Exercise task 1: List every year that appears in the text about James Baker's career.
Exercise task 2: In the text about James Baker's career, who was the Soviet Foreign Minister that Baker became good friends with?
Exercise task 3: Continue the text about James Baker's career from the point where it stops.

Baker successfully ran George Bush’s campaign for president in 1988 against Michael Dukakis. The campaign was characterized by Republican race-baiting, particularly over the Willie Horton affair. Baker remained unapologetic.
After the campaign, George Bush made his friend James Baker the American Secretary of State. The most important thing that happened was that America won the Cold War. The Americans took a long time to respond to Soviet Perestroika and their huge cuts in their conventional and nuclear forces in Europe, but they eventually realized that Gorbachev was serious. The hawks in the administration, particularly Dick Cheney, who was Minister of Defense, argued that there could be a coup in the Soviet Union and Gorbachev could be replaced by a hardliner, so the Americans should take maximum advantage of the situation. He was partially correct in the short and long term, but the mutual arms reductions and relaxation of tension were a great victory for the world. Baker became good friends with Eduard Shevardnadze, the Soviet Foreign Minister. Germany was reunified, despite the fears of British Prime Minister Margaret Thatcher and with the blessing of the Soviet government.
Then there was the first Gulf War. Iraq invaded and occupied its rich neighbor, Kuwait, taking control of its oil fields. When the Americans prepared to go to war to reclaim Kuwait, Baker went on a world tour to get support. He got America’s allies to mostly pay for it, he got the Russians to agree to it, and he kept the Israelis out of it. When the Americans and their allies routed the Iraqi forces, hawks in the American government (Dick Cheney) urged Bush to go to Baghdad and overthrow the Iraqi government. The decision to stop at the border seems prescient now. Baker made lots of friends in the Gulf region and remains a legend there.
In 1989, when the Chinese Communist government crushed a democracy uprising in Tiananmen Square, with hundreds or thousands of casualties, Bush and Baker counselled caution. They warned the Chinese generally, but also generally chose pragmatic relations over democracy. Congress wanted sanctions, but Baker and Bush avoided them.
Baker again ran Bush’s presidential campaign in 1992 against Bill Clinton, and they lost. Out of power, Baker joined several corporate boards to cash in, including the Carlyle Group. He thought about running for president himself, but didn’t.
When George Bush the younger ran for president in 2000, Baker was not invited to participate. However, when the election ran into trouble in Florida, Baker was called in to run the recount team for the Republicans. The outcome of the national presidential election depended on about one thousand votes in Florida, Baker did everything he could to bring in the results for Bush junior, and he delivered. Much has been written about this episode as a shameful episode of partisanship, or a situation rigged by Jeb Bush, George’s brother, who was the Republican governor of Florida. I’m not Republican or Democrat: I am a Canadian, and as such, all I can say is that the method that the Americans use to run their elections is chaotic, unpredictable, unfair, and desperately in need of being regularized and updated.

Records
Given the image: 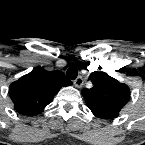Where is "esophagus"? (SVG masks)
I'll return each instance as SVG.
<instances>
[{
    "mask_svg": "<svg viewBox=\"0 0 145 145\" xmlns=\"http://www.w3.org/2000/svg\"><path fill=\"white\" fill-rule=\"evenodd\" d=\"M73 83H74L75 87L80 88L83 85L82 77L81 76L77 77Z\"/></svg>",
    "mask_w": 145,
    "mask_h": 145,
    "instance_id": "34e87169",
    "label": "esophagus"
}]
</instances>
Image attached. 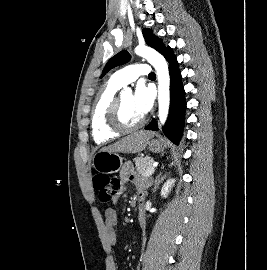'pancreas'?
<instances>
[{"label":"pancreas","instance_id":"1","mask_svg":"<svg viewBox=\"0 0 267 270\" xmlns=\"http://www.w3.org/2000/svg\"><path fill=\"white\" fill-rule=\"evenodd\" d=\"M137 172L145 176V174L152 168L154 160L151 157H137L134 159Z\"/></svg>","mask_w":267,"mask_h":270}]
</instances>
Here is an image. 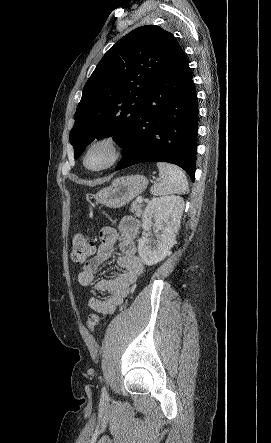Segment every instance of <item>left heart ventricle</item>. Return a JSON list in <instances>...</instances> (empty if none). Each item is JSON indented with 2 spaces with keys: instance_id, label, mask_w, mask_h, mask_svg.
Listing matches in <instances>:
<instances>
[{
  "instance_id": "1",
  "label": "left heart ventricle",
  "mask_w": 271,
  "mask_h": 443,
  "mask_svg": "<svg viewBox=\"0 0 271 443\" xmlns=\"http://www.w3.org/2000/svg\"><path fill=\"white\" fill-rule=\"evenodd\" d=\"M110 157V147L107 144H97L87 151L84 158V165L88 169H96L107 163Z\"/></svg>"
}]
</instances>
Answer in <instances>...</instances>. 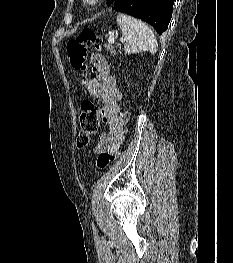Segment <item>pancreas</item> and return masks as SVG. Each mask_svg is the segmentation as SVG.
<instances>
[{
    "instance_id": "1",
    "label": "pancreas",
    "mask_w": 233,
    "mask_h": 263,
    "mask_svg": "<svg viewBox=\"0 0 233 263\" xmlns=\"http://www.w3.org/2000/svg\"><path fill=\"white\" fill-rule=\"evenodd\" d=\"M104 48L110 52L112 56L116 55V49L119 48V45H113V44H104Z\"/></svg>"
}]
</instances>
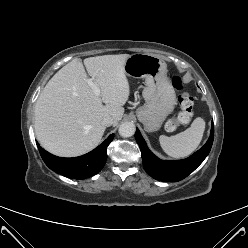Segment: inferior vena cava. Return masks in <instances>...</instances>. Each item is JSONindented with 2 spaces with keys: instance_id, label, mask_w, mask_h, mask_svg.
I'll use <instances>...</instances> for the list:
<instances>
[{
  "instance_id": "602c4592",
  "label": "inferior vena cava",
  "mask_w": 248,
  "mask_h": 248,
  "mask_svg": "<svg viewBox=\"0 0 248 248\" xmlns=\"http://www.w3.org/2000/svg\"><path fill=\"white\" fill-rule=\"evenodd\" d=\"M114 120L111 116H106L102 119L101 123L104 126H111L113 124Z\"/></svg>"
}]
</instances>
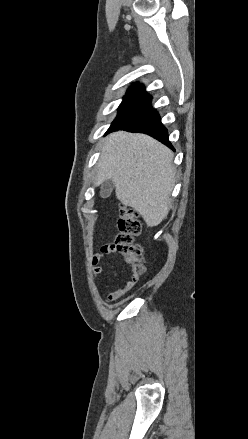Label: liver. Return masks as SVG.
I'll return each instance as SVG.
<instances>
[{
	"instance_id": "obj_1",
	"label": "liver",
	"mask_w": 248,
	"mask_h": 439,
	"mask_svg": "<svg viewBox=\"0 0 248 439\" xmlns=\"http://www.w3.org/2000/svg\"><path fill=\"white\" fill-rule=\"evenodd\" d=\"M174 154L144 134H110L97 163L95 185L111 179L117 199L132 207L148 227L160 224L169 213L175 184Z\"/></svg>"
}]
</instances>
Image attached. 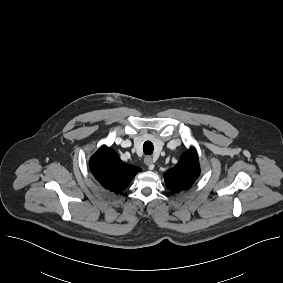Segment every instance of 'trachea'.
Wrapping results in <instances>:
<instances>
[{
  "label": "trachea",
  "mask_w": 283,
  "mask_h": 283,
  "mask_svg": "<svg viewBox=\"0 0 283 283\" xmlns=\"http://www.w3.org/2000/svg\"><path fill=\"white\" fill-rule=\"evenodd\" d=\"M153 150H154V146H153L152 142L146 141V142L143 144V152H144L146 155H151V154L153 153Z\"/></svg>",
  "instance_id": "1"
}]
</instances>
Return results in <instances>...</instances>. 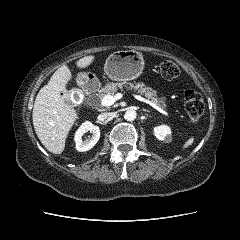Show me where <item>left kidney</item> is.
<instances>
[{"instance_id":"5707ae66","label":"left kidney","mask_w":240,"mask_h":240,"mask_svg":"<svg viewBox=\"0 0 240 240\" xmlns=\"http://www.w3.org/2000/svg\"><path fill=\"white\" fill-rule=\"evenodd\" d=\"M154 134H155L156 138L159 140H162L165 142H170L172 140L171 130L166 125H161V126L155 127Z\"/></svg>"}]
</instances>
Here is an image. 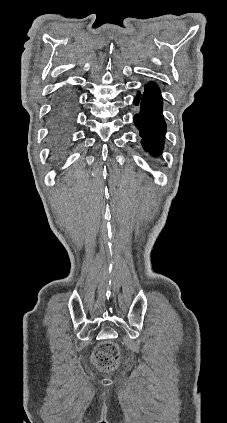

Task output 1: 1988, 1989, 1992, 2000

Task output 2: Eduard Shevardnadze

Task output 3:
Then came 9/11 and Dick Cheney, Baker’s old friend, was now vice-president and Donald Rumsfeld was Secretary of Defense. Baker’s voice was nowhere to council moderation. He wrote a kind of weak op-ed saying that better conditions for the invasion of Iraq needed to be met, but was ignored. Disaster ensued. By 2006, the situation in Iraq was so bad that he was asked to lead the Iraq Study group, a bipartisan committee to look into the Iraq War. A committee of elder statesmen, their voices were mostly ignored. Now he was a has-been.
The authors present Baker as a fixer and a statesman who wants to be remembered as a statesman. He ran five presidential campaigns and held three cabinet-level positions. He was a skilled bureaucratic infighter and a generally moderate voice in a Republican Party that seems to have become even more extreme since then. He represented a vanishing middle in American politics. He said that you can consider that you have had a successful Washington career if you leave unindicted, and he did that. He played hardball domestically, smearing Willie Horton and stickhandling a perhaps-rigged Florida vote count to win the presidency. He could also be gracious in victory, leaving the Russians room to maneuver and avoiding the trap of an Iraq invasion. Ultimately, he was a pragmatic part of an ideological team of people who moved America to the right and have arguably been the most influential voices of the past forty years. Personally, I think a lot of it has been for the worse: the rich have become richer and the poor have become more marginalized. It looks like democracy in the United States may be genuinely under threat from the extremes of the left and right alike. I hope that the United States can find more politicians interested in finding consensus and reaching across political divides to do what’s best for the country.